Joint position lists
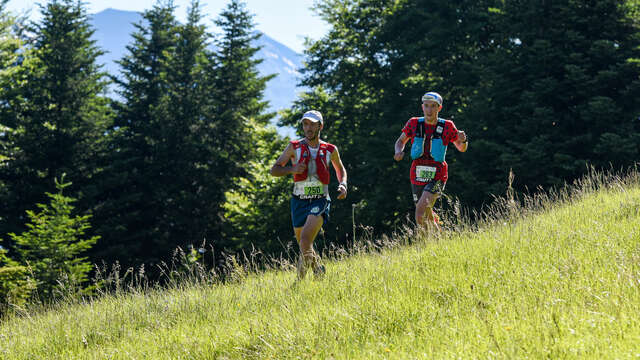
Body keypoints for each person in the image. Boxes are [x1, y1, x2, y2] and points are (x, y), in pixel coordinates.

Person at [270, 110, 348, 279]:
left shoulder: (330, 149)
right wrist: (292, 169)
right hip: (298, 201)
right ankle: (318, 269)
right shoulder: (294, 147)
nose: (309, 128)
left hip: (320, 200)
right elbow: (274, 170)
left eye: (313, 124)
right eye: (305, 124)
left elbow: (340, 169)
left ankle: (299, 283)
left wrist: (343, 184)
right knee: (304, 245)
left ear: (321, 126)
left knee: (305, 239)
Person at [393, 92, 468, 230]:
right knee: (426, 214)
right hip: (417, 175)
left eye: (433, 106)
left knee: (419, 213)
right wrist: (398, 151)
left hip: (438, 175)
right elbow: (400, 141)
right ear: (422, 107)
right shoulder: (414, 123)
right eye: (426, 106)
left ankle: (424, 244)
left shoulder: (448, 126)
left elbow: (461, 148)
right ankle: (439, 238)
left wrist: (464, 140)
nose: (429, 110)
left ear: (439, 108)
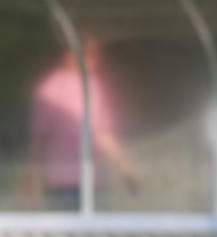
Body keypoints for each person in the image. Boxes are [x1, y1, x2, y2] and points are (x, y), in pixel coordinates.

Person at [25, 39, 137, 211]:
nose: (93, 60)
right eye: (87, 54)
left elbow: (102, 134)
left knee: (94, 233)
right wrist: (31, 177)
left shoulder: (94, 86)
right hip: (61, 182)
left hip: (92, 180)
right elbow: (40, 137)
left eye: (95, 55)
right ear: (68, 56)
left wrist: (125, 168)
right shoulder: (51, 88)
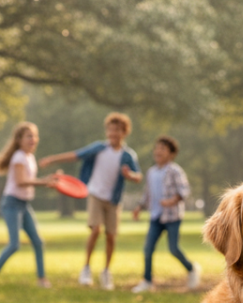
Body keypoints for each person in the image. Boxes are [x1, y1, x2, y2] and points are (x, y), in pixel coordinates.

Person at [40, 112, 142, 290]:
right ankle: (86, 268)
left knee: (110, 236)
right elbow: (76, 155)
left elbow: (138, 176)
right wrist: (52, 159)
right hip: (95, 193)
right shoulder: (99, 148)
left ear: (124, 132)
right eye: (110, 130)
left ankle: (106, 272)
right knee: (95, 230)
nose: (112, 134)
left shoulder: (128, 155)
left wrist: (129, 175)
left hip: (113, 199)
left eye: (116, 131)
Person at [0, 121, 60, 290]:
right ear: (19, 139)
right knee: (14, 244)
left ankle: (41, 279)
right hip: (11, 203)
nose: (33, 139)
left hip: (24, 205)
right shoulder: (18, 157)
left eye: (35, 135)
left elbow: (29, 180)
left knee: (38, 242)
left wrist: (49, 179)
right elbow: (21, 181)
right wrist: (44, 182)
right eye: (29, 136)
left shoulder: (30, 158)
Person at [131, 136, 200, 293]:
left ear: (171, 154)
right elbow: (147, 194)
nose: (158, 151)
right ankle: (147, 281)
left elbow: (184, 191)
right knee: (148, 249)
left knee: (173, 248)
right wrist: (139, 207)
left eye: (163, 149)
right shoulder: (151, 172)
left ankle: (191, 269)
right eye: (157, 148)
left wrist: (172, 201)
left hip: (172, 217)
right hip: (156, 216)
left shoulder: (175, 170)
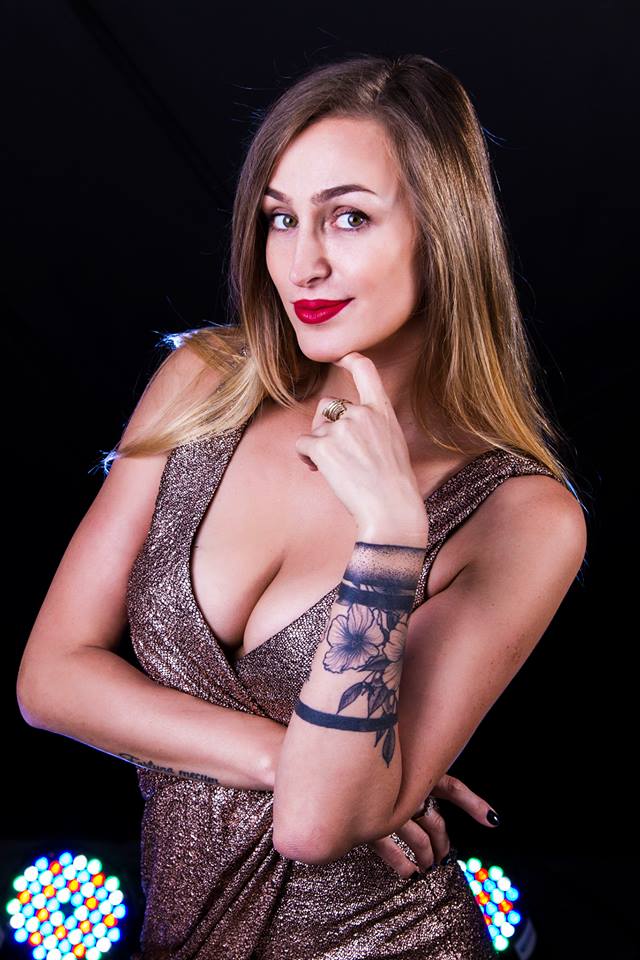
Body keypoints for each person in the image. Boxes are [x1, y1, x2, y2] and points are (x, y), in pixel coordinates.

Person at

ASSIGNED TASK: Would you filter the entries above and keep each line that has the word "wrist"?

WRITTEN RESPONSE:
right wrist: (292, 169)
left wrist: (343, 184)
right wrist: (398, 151)
left wrist: (464, 140)
right wrist: (31, 177)
left wrist: (125, 168)
right wrist: (52, 159)
left wrist: (129, 175)
left wrist: (49, 179)
right wrist: (44, 182)
right wrist: (139, 207)
left wrist: (172, 201)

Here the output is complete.